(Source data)
- Opening Delimiter -
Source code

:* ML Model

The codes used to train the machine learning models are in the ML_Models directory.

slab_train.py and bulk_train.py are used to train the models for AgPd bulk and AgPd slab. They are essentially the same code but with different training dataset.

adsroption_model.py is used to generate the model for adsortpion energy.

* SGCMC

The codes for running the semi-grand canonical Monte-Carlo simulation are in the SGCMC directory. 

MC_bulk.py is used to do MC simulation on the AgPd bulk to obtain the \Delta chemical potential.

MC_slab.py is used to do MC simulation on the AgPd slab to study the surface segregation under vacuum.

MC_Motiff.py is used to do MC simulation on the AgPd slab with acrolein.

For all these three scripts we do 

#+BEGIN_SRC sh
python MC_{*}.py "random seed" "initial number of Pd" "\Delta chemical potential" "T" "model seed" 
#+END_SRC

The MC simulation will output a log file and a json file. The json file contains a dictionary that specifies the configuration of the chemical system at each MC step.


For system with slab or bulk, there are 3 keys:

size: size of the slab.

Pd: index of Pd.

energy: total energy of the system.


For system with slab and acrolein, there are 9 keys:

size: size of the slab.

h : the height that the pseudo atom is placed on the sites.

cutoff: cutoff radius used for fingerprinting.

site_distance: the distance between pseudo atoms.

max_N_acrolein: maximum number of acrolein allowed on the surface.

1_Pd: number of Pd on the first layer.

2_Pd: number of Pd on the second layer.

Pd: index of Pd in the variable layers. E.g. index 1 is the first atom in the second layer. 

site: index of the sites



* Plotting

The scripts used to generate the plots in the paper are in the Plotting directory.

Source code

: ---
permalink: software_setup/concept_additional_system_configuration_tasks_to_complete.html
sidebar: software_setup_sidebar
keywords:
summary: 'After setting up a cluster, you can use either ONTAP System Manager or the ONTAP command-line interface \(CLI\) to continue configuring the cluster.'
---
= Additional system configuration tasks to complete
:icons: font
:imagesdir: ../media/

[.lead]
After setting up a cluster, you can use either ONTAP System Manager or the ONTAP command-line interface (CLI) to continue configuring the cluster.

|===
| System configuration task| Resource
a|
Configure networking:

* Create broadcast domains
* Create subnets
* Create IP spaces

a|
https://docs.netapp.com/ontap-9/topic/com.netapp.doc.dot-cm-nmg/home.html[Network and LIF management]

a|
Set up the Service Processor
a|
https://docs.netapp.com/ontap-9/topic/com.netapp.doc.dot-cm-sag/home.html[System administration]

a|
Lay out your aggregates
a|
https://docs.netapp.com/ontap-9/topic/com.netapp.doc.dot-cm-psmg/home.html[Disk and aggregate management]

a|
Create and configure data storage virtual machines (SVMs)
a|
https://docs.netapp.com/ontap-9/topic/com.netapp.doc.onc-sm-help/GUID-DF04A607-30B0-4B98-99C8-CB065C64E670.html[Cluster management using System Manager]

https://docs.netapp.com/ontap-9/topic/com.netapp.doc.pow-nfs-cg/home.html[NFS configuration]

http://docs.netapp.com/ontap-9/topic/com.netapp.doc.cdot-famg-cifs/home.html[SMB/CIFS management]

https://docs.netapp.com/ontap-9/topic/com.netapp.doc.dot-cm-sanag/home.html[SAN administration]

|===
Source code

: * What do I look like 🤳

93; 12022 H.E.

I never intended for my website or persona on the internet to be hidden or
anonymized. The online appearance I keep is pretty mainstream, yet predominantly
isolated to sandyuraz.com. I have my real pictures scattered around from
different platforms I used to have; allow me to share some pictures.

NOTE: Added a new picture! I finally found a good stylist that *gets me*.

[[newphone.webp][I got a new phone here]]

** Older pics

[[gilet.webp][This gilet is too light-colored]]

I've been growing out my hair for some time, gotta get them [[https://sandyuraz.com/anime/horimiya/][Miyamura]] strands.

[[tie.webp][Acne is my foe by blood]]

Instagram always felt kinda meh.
- Closing Delimiter -
Say how many lines above include "After", please, and nothing else.

▸ Answer to this problem:
2